● What is needed: Below this line is the material. Write out only its lines from the one containing "right eye: (1412, 711)" through the one containing "root of tail: (123, 95)", both kept, exactly.
§
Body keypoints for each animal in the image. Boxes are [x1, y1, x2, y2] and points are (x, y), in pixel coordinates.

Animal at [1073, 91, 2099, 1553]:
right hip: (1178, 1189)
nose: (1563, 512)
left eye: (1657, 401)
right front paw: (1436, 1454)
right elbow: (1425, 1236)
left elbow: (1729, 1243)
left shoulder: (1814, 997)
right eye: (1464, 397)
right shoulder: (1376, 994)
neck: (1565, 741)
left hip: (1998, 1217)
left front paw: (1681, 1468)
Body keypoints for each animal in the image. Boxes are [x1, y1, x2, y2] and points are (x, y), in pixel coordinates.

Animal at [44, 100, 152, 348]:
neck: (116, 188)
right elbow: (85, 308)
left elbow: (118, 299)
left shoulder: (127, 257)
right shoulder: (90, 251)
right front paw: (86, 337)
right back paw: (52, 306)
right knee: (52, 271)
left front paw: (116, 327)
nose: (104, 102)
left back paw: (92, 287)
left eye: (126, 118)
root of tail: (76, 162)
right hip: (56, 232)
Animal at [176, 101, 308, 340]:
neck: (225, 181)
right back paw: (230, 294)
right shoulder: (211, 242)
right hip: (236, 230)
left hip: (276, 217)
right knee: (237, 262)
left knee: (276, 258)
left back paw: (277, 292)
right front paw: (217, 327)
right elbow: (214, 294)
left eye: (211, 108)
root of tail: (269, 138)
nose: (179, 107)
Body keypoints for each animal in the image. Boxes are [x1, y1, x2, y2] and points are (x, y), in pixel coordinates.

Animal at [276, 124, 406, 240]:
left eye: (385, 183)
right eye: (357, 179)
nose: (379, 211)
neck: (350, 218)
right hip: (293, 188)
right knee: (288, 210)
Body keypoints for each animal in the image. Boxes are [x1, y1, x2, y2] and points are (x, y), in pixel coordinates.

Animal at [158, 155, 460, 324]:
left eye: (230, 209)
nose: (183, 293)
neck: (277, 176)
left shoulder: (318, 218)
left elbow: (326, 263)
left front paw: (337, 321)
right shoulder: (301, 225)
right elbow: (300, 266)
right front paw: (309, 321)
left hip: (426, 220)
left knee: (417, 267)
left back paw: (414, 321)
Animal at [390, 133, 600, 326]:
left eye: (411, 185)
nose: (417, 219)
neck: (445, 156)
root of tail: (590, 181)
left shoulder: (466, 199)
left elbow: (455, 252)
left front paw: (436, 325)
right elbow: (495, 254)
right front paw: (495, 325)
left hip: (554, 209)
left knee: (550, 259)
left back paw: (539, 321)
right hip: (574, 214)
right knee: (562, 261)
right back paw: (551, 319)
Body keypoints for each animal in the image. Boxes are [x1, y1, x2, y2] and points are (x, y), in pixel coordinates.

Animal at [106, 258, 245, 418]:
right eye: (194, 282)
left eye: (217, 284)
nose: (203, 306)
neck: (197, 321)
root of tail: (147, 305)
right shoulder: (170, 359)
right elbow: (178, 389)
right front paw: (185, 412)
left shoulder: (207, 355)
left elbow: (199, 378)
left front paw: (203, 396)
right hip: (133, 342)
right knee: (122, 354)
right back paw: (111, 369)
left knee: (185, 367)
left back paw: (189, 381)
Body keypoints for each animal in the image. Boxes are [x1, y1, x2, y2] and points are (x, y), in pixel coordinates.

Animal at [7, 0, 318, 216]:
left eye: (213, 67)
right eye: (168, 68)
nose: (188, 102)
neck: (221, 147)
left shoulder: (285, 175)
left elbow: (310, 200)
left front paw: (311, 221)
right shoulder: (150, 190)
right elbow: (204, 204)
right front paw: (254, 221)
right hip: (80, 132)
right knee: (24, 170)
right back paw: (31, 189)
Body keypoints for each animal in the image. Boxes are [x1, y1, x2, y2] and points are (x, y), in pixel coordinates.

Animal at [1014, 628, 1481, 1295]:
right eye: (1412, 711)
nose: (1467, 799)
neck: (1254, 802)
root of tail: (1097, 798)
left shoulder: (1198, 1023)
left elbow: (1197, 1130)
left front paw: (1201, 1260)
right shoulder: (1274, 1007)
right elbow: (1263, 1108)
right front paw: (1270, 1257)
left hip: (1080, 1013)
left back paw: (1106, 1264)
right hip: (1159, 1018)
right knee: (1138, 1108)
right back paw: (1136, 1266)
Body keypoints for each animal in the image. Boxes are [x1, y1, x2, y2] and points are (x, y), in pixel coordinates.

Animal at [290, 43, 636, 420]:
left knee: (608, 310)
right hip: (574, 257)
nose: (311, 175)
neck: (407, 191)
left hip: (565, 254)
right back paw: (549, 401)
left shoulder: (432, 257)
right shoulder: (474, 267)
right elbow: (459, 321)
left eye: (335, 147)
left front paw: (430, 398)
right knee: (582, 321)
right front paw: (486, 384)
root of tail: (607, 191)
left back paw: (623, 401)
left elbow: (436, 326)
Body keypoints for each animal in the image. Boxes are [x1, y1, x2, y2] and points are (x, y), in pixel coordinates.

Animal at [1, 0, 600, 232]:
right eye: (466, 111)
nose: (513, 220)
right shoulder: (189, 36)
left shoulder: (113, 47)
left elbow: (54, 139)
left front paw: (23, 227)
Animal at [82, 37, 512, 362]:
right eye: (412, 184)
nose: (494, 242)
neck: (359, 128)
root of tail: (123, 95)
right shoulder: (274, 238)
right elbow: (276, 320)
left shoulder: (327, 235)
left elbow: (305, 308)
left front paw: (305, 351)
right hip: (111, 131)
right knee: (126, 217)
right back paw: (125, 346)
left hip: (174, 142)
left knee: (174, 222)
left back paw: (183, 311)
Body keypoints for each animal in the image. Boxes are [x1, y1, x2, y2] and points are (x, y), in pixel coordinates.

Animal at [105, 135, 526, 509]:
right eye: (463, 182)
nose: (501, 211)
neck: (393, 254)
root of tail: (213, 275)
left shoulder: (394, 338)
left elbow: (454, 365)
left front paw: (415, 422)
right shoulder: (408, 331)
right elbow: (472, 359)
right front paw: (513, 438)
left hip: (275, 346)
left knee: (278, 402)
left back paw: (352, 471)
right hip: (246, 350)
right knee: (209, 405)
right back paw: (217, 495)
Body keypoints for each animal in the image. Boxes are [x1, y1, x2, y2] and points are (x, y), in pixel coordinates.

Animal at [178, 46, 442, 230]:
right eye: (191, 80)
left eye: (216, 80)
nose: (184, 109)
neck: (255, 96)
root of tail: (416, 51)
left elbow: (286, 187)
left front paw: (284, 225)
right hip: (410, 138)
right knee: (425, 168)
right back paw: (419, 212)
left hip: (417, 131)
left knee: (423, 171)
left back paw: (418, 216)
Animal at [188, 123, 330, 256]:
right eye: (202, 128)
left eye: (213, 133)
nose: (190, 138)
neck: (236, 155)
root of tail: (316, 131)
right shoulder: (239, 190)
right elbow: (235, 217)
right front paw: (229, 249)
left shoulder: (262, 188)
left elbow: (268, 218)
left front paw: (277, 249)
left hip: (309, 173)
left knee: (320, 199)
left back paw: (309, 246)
§
● Answer box:
right eye: (1412, 711)
nose: (1467, 799)
neck: (1254, 802)
root of tail: (1097, 798)
left shoulder: (1198, 1023)
left elbow: (1197, 1130)
left front paw: (1201, 1260)
right shoulder: (1274, 1007)
right elbow: (1263, 1108)
right front paw: (1270, 1257)
left hip: (1080, 1013)
left back paw: (1106, 1264)
right hip: (1159, 1018)
right knee: (1138, 1108)
right back paw: (1136, 1266)
Body keypoints for each animal in the image. Boxes are [x1, y1, x2, y2] and points are (x, y), in pixel coordinates.

Animal at [290, 43, 636, 420]:
left knee: (608, 310)
right hip: (574, 257)
nose: (311, 175)
neck: (407, 191)
left hip: (565, 254)
right back paw: (549, 401)
left shoulder: (432, 257)
right shoulder: (474, 267)
right elbow: (459, 321)
left eye: (335, 147)
left front paw: (430, 398)
right knee: (582, 321)
right front paw: (486, 384)
root of tail: (607, 191)
left back paw: (623, 401)
left elbow: (436, 326)
Body keypoints for each animal in the image. Boxes are [x1, y1, x2, y2] and points are (x, y), in pixel coordinates.

Animal at [1, 0, 600, 232]:
right eye: (466, 111)
nose: (513, 220)
right shoulder: (189, 36)
left shoulder: (113, 47)
left elbow: (54, 139)
left front paw: (23, 227)
Animal at [82, 37, 512, 362]:
right eye: (412, 184)
nose: (494, 242)
neck: (359, 128)
root of tail: (123, 95)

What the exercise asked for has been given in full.